*** Opening TASK DATA ***

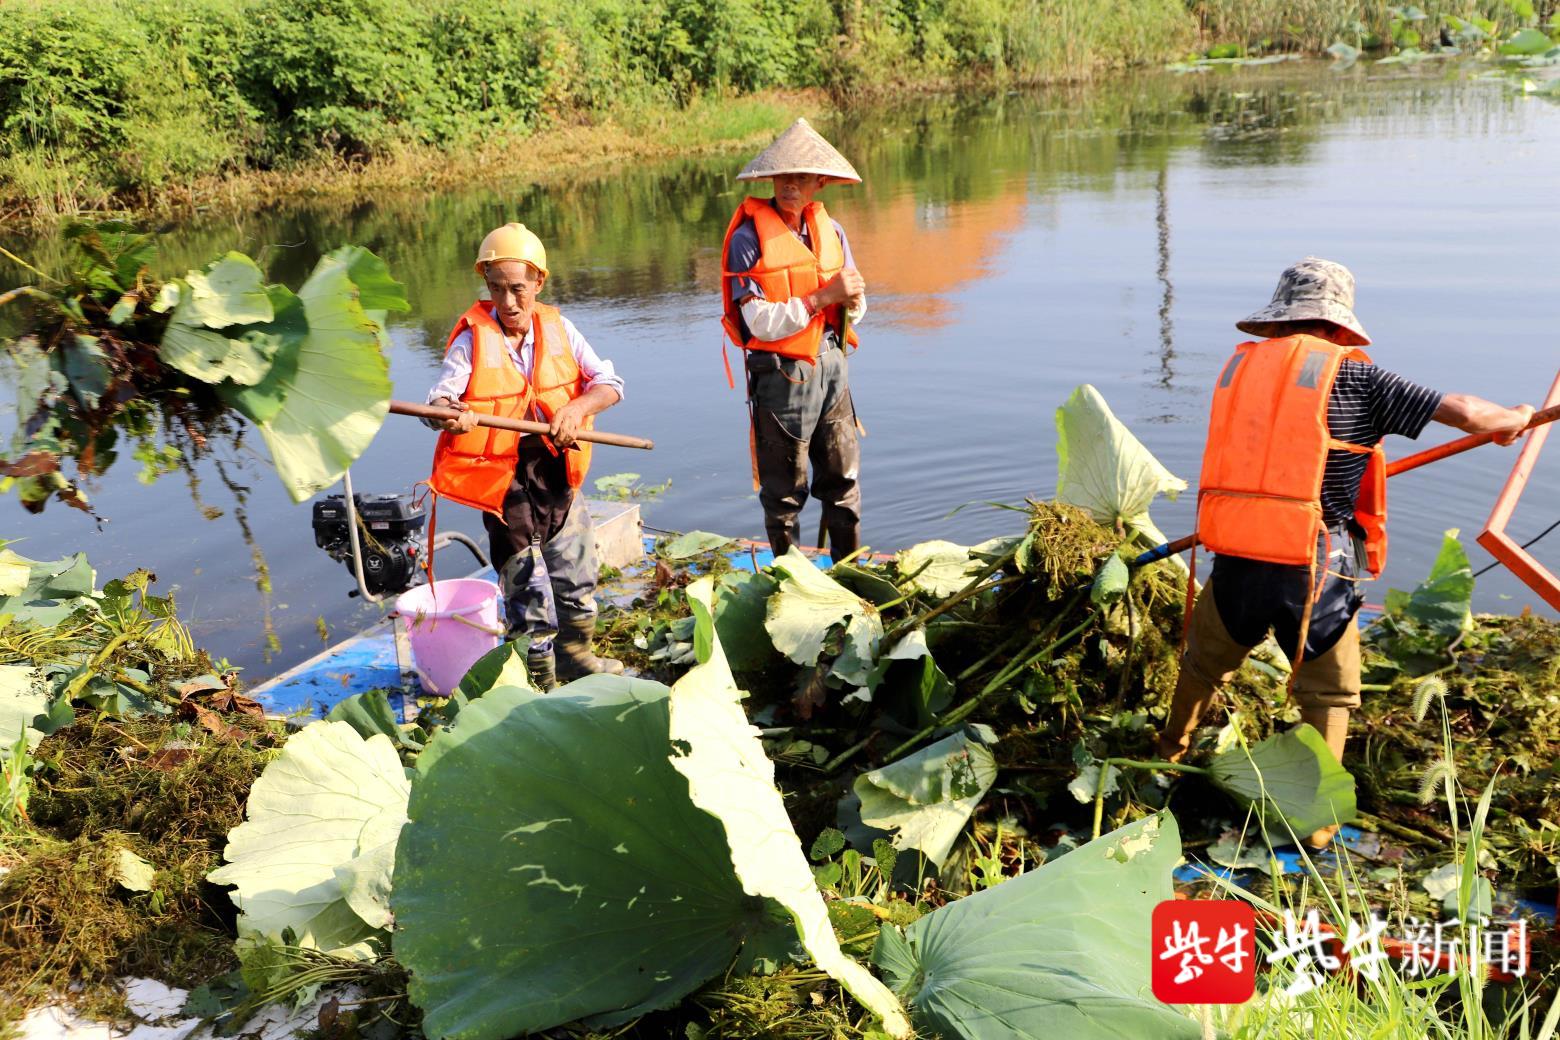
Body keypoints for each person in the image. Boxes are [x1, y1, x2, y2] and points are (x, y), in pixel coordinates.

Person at [1155, 257, 1534, 847]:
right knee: (1328, 693)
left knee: (1203, 665)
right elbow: (1461, 410)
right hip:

*** Closing TASK DATA ***

### WORK TASK
When you write out the material above, keep every line exact and drop each picture.

### RESULT
Body keypoints for each person in the image. Boxes are [x1, y1, x2, y2] and points are (x, y), in pixel coordinates.

Person at [1155, 257, 1534, 847]:
right knee: (1328, 693)
left knee: (1203, 665)
right elbow: (1461, 410)
right hip:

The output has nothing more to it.